DH tell me when it comes to sex he thinks quality is more important than quantity. I am sure he is right but on the basis that sex with him is fabulous 99 times out of 100 why even think about quantity? We have totally mismatched sex drives and sometimes it makes me Sad. He is nicer than me. If I say no that is the end of it, if he says no to anything I sometimes sulk [bad wife]. It is my own fault as I did know all this but I married him for love, not sex and back then it seemed less of an issue. Now I just felt pathetic for wanting more sex than him and it seems like we only ever have it when he wants too. I told a friend that he can't do it when he has had a drink and she laughed Sad but he knows when he can and when it isn't going to happen. I really hope I don't regret posting this Sad. Maybe I am just unreasonable.

OP posts:
FabbyChic · 17/04/2011 17:17

You have to reach a middle ground, just because he doesn't feel like it there is nothing to say he can't pleasure you.

FAB5 · 17/04/2011 17:21

Oh I know and he would but I want us to be closer and also I feel a bit cheap when it is all for me. That is my feeling though, not anything dh has said or done.

OP posts:
GypsyMoth · 17/04/2011 17:22

is there any chance he could read this?? cant believe you would post details here,poor man!!!

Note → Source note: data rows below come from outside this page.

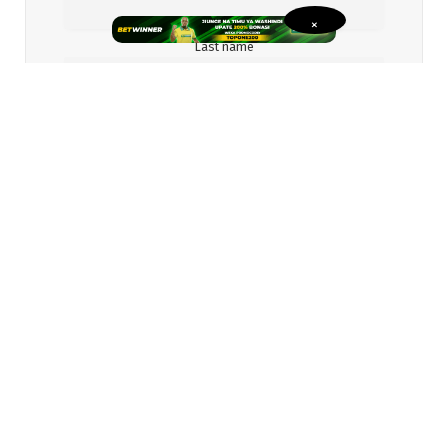
×
Last name
Email
Gender
I accept the privacy policy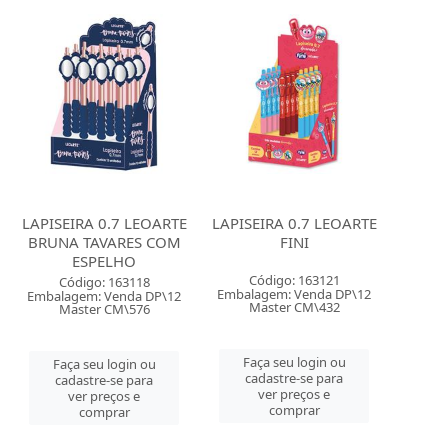
LAPISEIRA 0.7 LEOARTE
LAPISEIRA 0.7 LEOARTE
BRUNA TAVARES COM
FINI
ESPELHO
Código: 163121
Código: 163118
Embalagem: Venda DP\12
Embalagem: Venda DP\12
Master CM\432
Master CM\576
Faça seu login ou
Faça seu login ou
cadastre-se para
cadastre-se para
ver preços e
ver preços e
comprar
comprar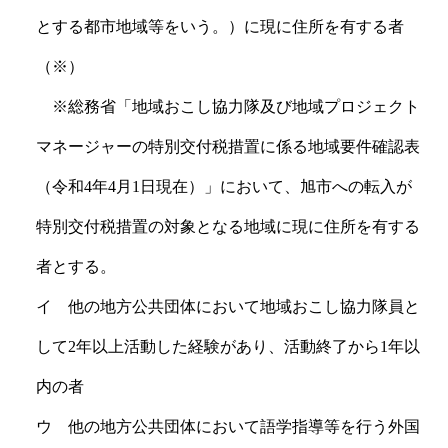
とする都市地域等をいう。）に現に住所を有する者
（※）
※総務省「地域おこし協力隊及び地域プロジェクト
マネージャーの特別交付税措置に係る地域要件確認表
（令和
4
年
4
月
1
日現在）」において、旭市への転入が
特別交付税措置の対象となる地域に現に住所を有する
者とする。
イ 他の地方公共団体において地域おこし協力隊員と
して
2
年以上活動した経験があり、活動終了から
1
年以
内の者
ウ 他の地方公共団体において語学指導等を行う外国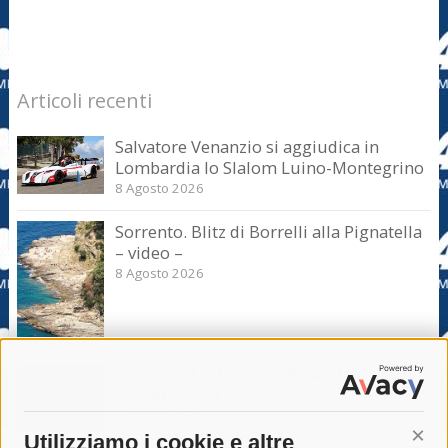
Articoli recenti
Salvatore Venanzio si aggiudica in
Lombardia lo Slalom Luino-Montegrino
8 Agosto 2026
Sorrento. Blitz di Borrelli alla Pignatella
– video –
8 Agosto 2026
Sorrento. Le denunce: Bivacchi e rifiuti
sui siti storici
8 Agosto 2026
Utilizziamo i cookie e altre
Cont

why dont you talk tp him,not a load of internet strangers!!!

FAB5 · 17/04/2011 17:27

He knows and we have talked. It is anonymous and I am clearly being unfair so wanted some advice, Tillytulip.

OP posts:
GypsyMoth · 17/04/2011 17:29

well go with what he says....you actually sound quite needy.

FAB5 · 17/04/2011 17:41

Guilty as charged.

OP posts:
RingEir · 17/04/2011 18:18

Feeling sexually dissatisfied is not a trivial issue, but are you sure it is the sex you are after or the intimacy? If it's the sex, could you not just pleasure yourself? It sounds a bit as though you are hurt when he rejects your sexual advances. Maybe you could try not to initiate things for a while, if sex is less easily available to him, he might want it more?

I don't think there is any harm in posting about this here btw, even if your DH were somehow to come across it you haven't said anything mean or negative about him.

FAB5 · 17/04/2011 18:26

It isn't just sex though of course that is nice and so is an orgasm or two. I like feeling close to dh and wanted by him.

OP posts:
RingEir · 17/04/2011 18:40

If he genuinely has a lowish sex drive then that's nothing to do with you, so you should try not to take it personally. Putting him under pressure (by sulking etc) is not attractive, in fact it's a real turn off.

Is he affectionate in other ways? Can you get that close feeling through hugs and kisses and not just sex?

FAB5 · 17/04/2011 19:44

I know sulking is stupid. I am being totally unreasonable. He is just so damn gorgeous!

Anyway, we have had a chat and we will be fine. We have been through worse.

Thanks Smile.

OP posts:
RingEir · 18/04/2011 05:42

No need to put yourself down Fab5, and I am sure your DH loves you as much as you love him. Glad you were able to work things out. He sounds lovely :)

TheOriginalFAB · 18/04/2011 12:18

He is and I feel really silly for posting this now. And rather Blush.